Consistent with Polk, Article 1.051(d)(2) provides for the appointment of counsel in an “appeal” to the Court of Criminal Appeals only if a petition for discretionary review has been granted, and Article 26.05(a)(3) provides for a reasonable attorney’s fee for preparation of an appellate brief to the Court of Criminal Appeals. An appellate brief is not filed in the Court of Criminal Appeals unless a petition for discretionary review has been granted. See Tex.R.App. Proc. 203. There is nothing in the language of either Article 26.05(a)(3) or Article 1.051(d)(2) to indicate the Legislature intended for the appointment or compensation of counsel to file a petition for discretionary review.

In addition, Article 26.04(a), in relevant part, provides for court-appointed counsel for an indigent appellant until “appeals are exhausted.” Article 1.051(d) defines those “appeals” for which an indigent appellant is entitled to court-appointed counsel. Consistent with Ayala, the filing of a petition for discretionary review is not included in any of these definitions, and the court has made no finding, pursuant to Article 1.051(d)(4), V.A.C.C.P., “that the interests of justice require representation.”6

Relator also claims Respondent’s failure to authorize payment violates the indigent appellants’ due process and equal protection rights and also denies them adequate access to this State’s courts. Assuming Relator has standing to assert these claims, we rejected them in Ayala and we reject them now. Texas actually provides more protection to an indigent appellant in appellate proceedings than what the United States Constitution requires. See generally Ross v. Moffitt, 417 U.S. 600, 94 S.Ct. 2437, 41 L.Ed.2d 341 (1974); see also Douglas v. California, 372 U.S. 353, 361-64, 83 S.Ct. 814, 818-20, 9 L.Ed.2d 811 (1963). We hold an indigent appellant is not automatically entitled to assistance of court-appointed counsel to file a petition for discretionary review, and Respondent has no ministerial statutory duty in this case to authorize payment for the services Relator performed in filing the petitions for discretionary review. See Polk, 676 S.W.2d at 411; Ayala, 633 S.W.2d at 527-28.

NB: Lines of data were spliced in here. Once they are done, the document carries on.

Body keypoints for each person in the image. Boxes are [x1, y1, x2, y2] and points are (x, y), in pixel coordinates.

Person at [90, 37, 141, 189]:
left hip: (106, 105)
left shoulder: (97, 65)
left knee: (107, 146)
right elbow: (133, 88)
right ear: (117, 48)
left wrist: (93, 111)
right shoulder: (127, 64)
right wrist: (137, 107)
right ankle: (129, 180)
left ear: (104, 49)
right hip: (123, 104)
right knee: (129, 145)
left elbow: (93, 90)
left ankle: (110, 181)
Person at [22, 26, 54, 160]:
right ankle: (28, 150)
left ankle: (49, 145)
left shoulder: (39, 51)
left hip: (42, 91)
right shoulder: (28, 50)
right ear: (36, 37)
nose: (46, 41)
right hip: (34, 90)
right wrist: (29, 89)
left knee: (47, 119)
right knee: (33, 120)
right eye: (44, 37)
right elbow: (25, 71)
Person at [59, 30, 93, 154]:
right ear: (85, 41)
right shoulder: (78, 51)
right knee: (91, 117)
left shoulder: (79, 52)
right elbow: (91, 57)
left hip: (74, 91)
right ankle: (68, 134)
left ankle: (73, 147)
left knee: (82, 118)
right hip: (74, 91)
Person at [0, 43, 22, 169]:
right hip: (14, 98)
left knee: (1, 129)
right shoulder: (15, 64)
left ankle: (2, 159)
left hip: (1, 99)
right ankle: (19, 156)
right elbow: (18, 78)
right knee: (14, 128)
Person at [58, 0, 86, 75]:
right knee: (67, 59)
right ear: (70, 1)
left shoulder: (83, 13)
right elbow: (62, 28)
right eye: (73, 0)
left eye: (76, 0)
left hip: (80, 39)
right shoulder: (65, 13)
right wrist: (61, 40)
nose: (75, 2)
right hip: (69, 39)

Mandamus relief is denied.

MEYERS, J., not participating.

. See Acts 1965, 59th Leg., p. 317, ch. 722, section 1, eff. January 1, 1966. See also Historical Note to current Article 26.04.

. See Acts 1981, 67th Leg., p. 803, ch. 291, section 106, eff. September 1, 1981. See also Historical Note to current Article 26.05.

. See Acts 1987, 70th Leg., ch. 979, section 2, effective September 1, 1987.

. See Acts 1987, 70th Leg., ch. 979, section 3, eff. September 1, 1987.

.Article 1.051(d) provides that an "eligible indigent defendant” is entitled to court-appointed counsel in the following appellate and postcon-viction habeas corpus matters: (1) an appeal to a court of appeals; (2) an appeal to the Court of Criminal Appeals if the appeal is made directly from the trial court or if a petition for discretionary review has been granted; (3) a habeas corpus proceeding if the court concludes that the interests of justice require representation; and (4) any other appellate proceeding if the court concludes that the interests of justice require representation.

. Cf. Faulder v. Hill, 612 S.W.2d 512, 526-28 (Tex.Cr.App.1981) (on appellant's mot. for reh’g) (Dally, J., concurring) (State's petition in the United States Supreme Court for review by cer-tiorari is not an “appeal”).